→ **Consigne**
Transcrivez tel quel le passage du texte ci-dessous sur les brebis du parc de la Grande Lironde, en partant des mots « Voilà presque deux » et en vous arrêtant après « soleil  de l’été. ».

→ **Extrait choisi**

◇ ◇ ◇

Dernier soir aux Pays des Érables.

Une pluie d’amis…
Autour du berger et de ses brebis..

Sous les cris des perruches à collier…

Une pluie d amis…

Montpellier parc de la Grande Lironde…

Voilà presque deux mois  que cinquante brebis, un berger et ses chiens ont quitté le maquis pour venir s’installer dans un parc de 6 hectares où passe le petit ruisseau de La Lironde…

Sous les pins, les érables, les chênes et toute cette végétation que les goélands survolent, c’est dire la proximité de la mer, les brebis se sont dépêchées de manger avec envie le vert de cette ville avant que les herbes brûlent sous le soleil  de l’été.

Les brebis non seulement mangent le vert mais avec l’aide des chiens et du berger elles ralentissent le temps… et le temps qui rythme celui des troupeaux est celui qui remonte à la nuit des temps… 

Le son des sonnailles suspendues au cou des brebis et des chèvres, le chien qui travaille et la voix du berger qui veille et conduit ont réveillé les questions perdues au fond de soi…

Les vignes ployaient à nouveau sous les grappes brunies par les brûlures du soleil et remplies par les embruns portés par le vent venant de la mer.

◇ ◇ ◇

→ **Données extraites**
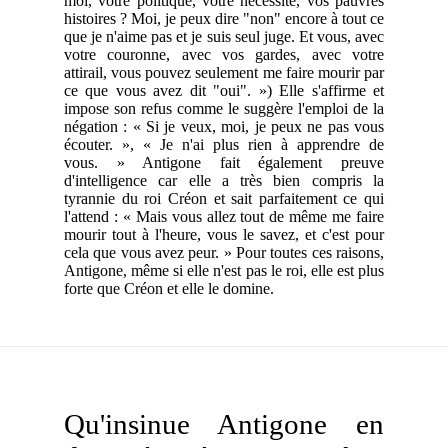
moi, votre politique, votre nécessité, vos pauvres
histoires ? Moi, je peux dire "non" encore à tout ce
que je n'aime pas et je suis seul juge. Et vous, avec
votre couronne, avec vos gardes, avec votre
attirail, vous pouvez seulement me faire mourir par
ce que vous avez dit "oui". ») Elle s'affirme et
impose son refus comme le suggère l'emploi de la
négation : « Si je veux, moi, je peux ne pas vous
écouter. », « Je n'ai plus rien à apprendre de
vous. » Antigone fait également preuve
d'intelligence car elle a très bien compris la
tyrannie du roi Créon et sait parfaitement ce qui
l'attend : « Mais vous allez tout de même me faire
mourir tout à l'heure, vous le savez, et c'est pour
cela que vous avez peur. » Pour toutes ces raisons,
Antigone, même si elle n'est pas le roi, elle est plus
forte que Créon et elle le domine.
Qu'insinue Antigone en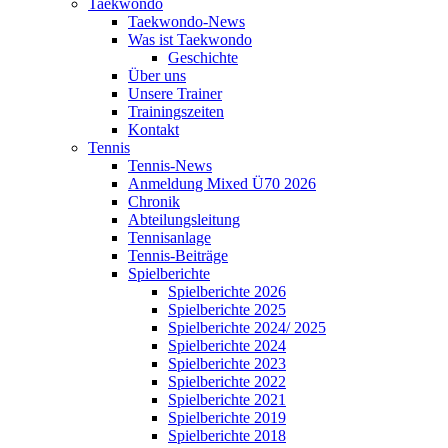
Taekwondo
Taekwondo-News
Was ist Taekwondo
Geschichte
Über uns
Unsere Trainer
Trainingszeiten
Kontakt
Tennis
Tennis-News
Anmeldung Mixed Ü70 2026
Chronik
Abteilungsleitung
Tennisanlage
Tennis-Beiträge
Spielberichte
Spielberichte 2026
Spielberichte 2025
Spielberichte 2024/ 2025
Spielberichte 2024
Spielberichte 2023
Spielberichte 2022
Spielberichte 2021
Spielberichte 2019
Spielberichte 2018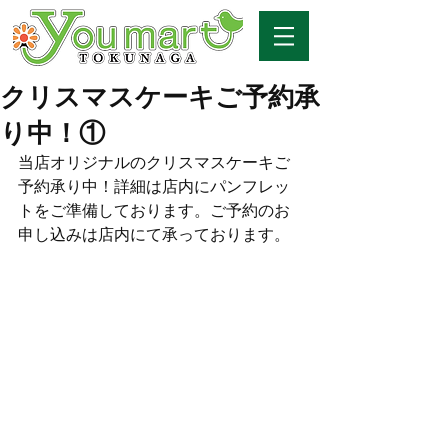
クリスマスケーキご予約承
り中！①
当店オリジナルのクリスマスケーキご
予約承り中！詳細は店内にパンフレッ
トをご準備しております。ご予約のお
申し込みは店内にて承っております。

◇ ◇ ◇

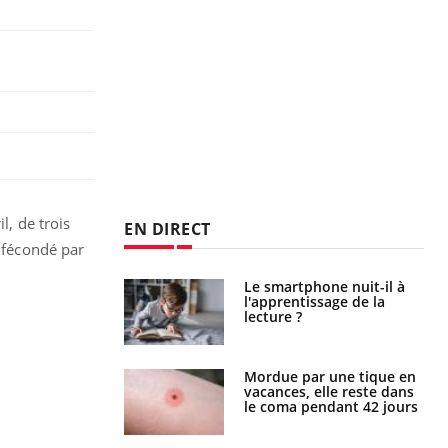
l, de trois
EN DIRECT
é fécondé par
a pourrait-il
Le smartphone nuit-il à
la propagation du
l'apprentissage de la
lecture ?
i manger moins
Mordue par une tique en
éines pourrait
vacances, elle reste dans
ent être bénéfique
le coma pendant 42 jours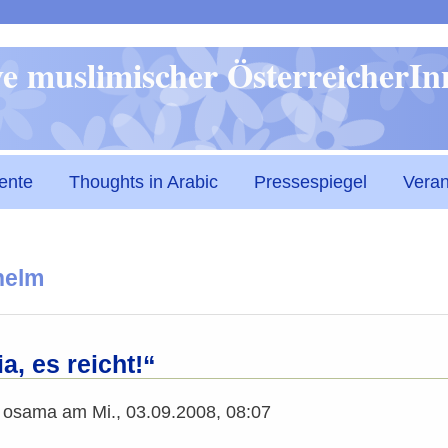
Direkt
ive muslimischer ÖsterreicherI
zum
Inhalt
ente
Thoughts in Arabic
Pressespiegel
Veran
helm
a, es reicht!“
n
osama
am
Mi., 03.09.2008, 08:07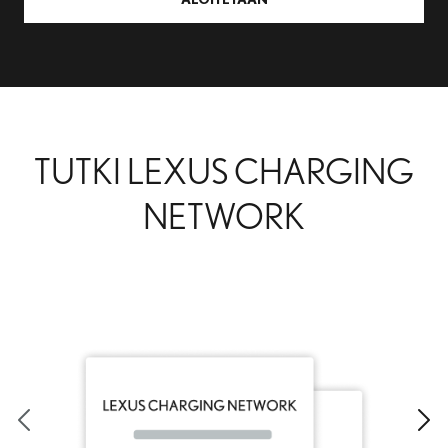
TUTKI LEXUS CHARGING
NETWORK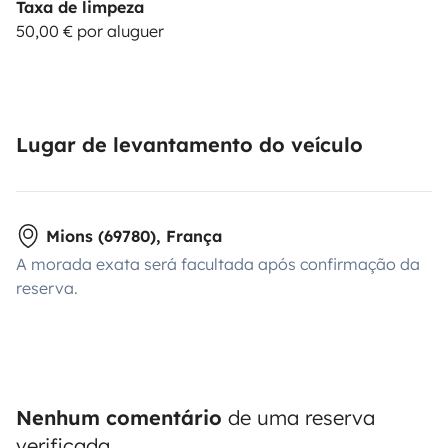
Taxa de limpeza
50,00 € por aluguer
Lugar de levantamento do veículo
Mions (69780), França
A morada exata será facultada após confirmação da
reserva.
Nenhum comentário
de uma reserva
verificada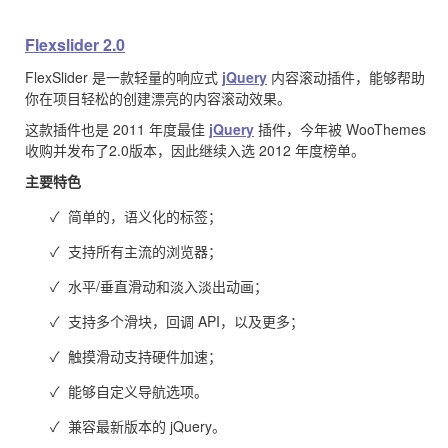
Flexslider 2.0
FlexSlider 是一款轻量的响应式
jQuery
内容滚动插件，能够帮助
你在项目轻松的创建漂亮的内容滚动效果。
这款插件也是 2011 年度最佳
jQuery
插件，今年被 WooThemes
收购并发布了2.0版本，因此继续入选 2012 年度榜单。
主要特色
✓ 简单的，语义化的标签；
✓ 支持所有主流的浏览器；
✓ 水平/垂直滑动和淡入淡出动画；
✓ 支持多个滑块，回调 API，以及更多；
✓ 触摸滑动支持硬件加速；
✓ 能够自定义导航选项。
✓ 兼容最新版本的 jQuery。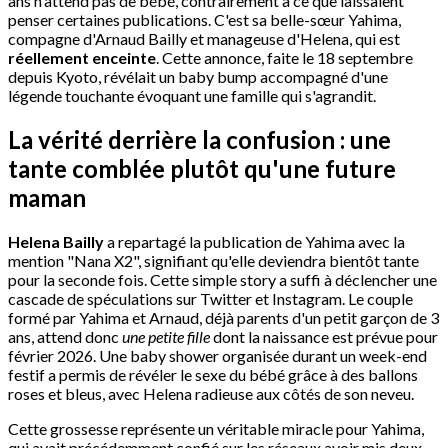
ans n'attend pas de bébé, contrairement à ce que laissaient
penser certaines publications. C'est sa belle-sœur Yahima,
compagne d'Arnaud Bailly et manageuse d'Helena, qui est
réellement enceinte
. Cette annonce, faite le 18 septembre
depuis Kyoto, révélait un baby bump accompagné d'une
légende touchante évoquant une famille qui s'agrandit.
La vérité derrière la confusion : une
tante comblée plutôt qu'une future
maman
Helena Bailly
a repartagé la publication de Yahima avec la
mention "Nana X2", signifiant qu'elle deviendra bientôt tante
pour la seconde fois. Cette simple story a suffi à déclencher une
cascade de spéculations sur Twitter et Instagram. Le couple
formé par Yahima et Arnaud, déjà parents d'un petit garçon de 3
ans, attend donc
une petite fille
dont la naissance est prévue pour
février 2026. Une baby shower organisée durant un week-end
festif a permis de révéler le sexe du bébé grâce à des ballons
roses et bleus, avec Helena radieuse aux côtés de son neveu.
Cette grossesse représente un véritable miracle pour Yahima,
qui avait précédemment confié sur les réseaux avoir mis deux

◇ ◇ ◇

→ **Réponse**
Voilà presque deux mois  que cinquante brebis, un berger et ses chiens ont quitté le maquis pour venir s’installer dans un parc de 6 hectares où passe le petit ruisseau de La Lironde…

Sous les pins, les érables, les chênes et toute cette végétation que les goélands survolent, c’est dire la proximité de la mer, les brebis se sont dépêchées de manger avec envie le vert de cette ville avant que les herbes brûlent sous le soleil  de l’été.